W końcu jakaś wiadomość. Wczoraj otrzymałem mailem potwierdzenie o wygraniu jednej aukcji. Trochę dziwne, że bez żadnego załącznika, ale przynajmniej dobre i to. Z mojej strony małe podsumowanie aukcji PTN. Większość uwag piszę z pozycji obserwatora, bo nie uczestniczyłem w licytacji na żywo. A mój udział ograniczył się tylko do wysłania limitów na dwie pozycje.
Plusy:
- przed aukcyjne informacje, tu na pewno wielka zasługa Kolegi Tomasza. Brawo za poświęcony czas, pokazywanie przykładowych pozycji, informowania.
- dobre opisy i podawanie wagi monety
- mimo perturbacji na plus należy zaliczyć również krok do przodu, jakim było udostępnienie licytacji on-line
- ogólno dostępny katalog w formie PDF
- doskonałej jakości zdjęcia dostępne na stronie licytacji on-line
- duże zainteresowanie co przełożyło się w wielu przypadkach na uzyskane ceny
Minusy:
- na pierwszy plan wysuwa się głośna sprawa z ujawnieniem limitów na sali. I jeszcze gorsza reakcja PTN na pytanie o zaistniałą sytuację. Umywanie rączki, że co złe to nie my. Po prostu nie przystoi takiej organizacji. Po pierwsze reakcja na błąd systemu powinna być natychmiastowa i już po wyświetleniu paru limitów przy pierwszych pozycjach, powinno nastąpić wyłączenie ekranu. Krótka przerwa i komunikat do obecnych na sali. Natomiast z relacji osób obecnych na sali, organizator dopiero na prośbę licytujących to zrobił. Czyli żółta kartka za brak reakcji. Natomiast po nagłośnieniu sprawy nastąpiło chowanie głowy w piasek i uniki. Twierdzenie, że za wszystko odpowiada firma informatyczna nie jest do końca prawdziwe, bo organizatorem aukcji był PTN. To PTN prowadził licytację na sali, na której limity zostały wyświetlone. To PTN odpowiada za to co się działo w tym pomieszczeniu.

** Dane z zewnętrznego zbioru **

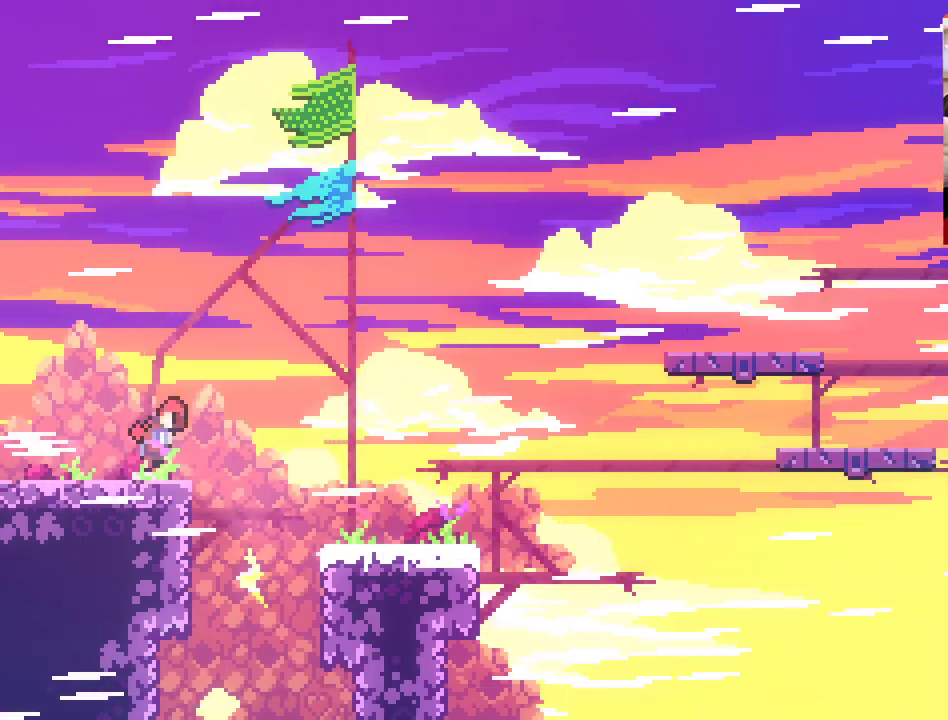
{"buttons": ["A"], "left_stick": "right", "right_stick": "center", "events": []}
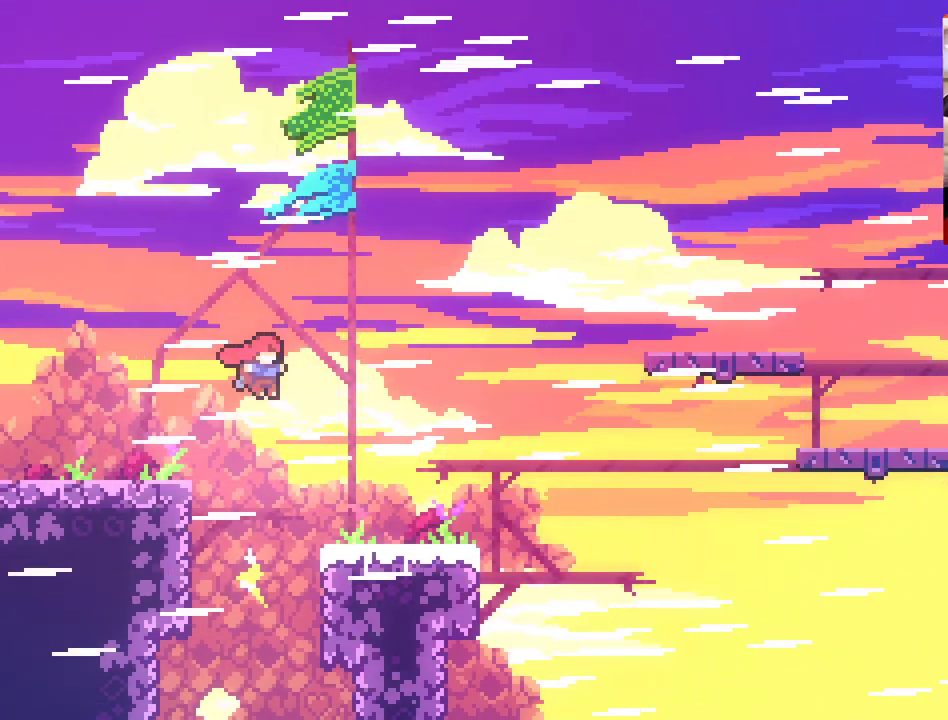
{"buttons": ["A", "L2"], "left_stick": "up-right", "right_stick": "center", "events": [[117, "L2", "down"], [167, "left_stick", "up-right"]]}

- Brak zainteresowania tematem aukcji po jej zakończeniu. Kilka osób zadało pytania i cisza. Może otrzymali prywatne wiadomości?
- Potwierdzenie wygranej aukcji po pięciu dniach.
Podsumowując - aukcję należy uznać za milowy krok w dobrym kierunku w odniesieniu do wcześniejszych aukcji PTN. Jednak Towarzystwo musi zrozumieć, że Oni mają świecić przykładem. Nie wystarczy trzykrotnie stuknąć młotkiem i na tym koniec. ;-)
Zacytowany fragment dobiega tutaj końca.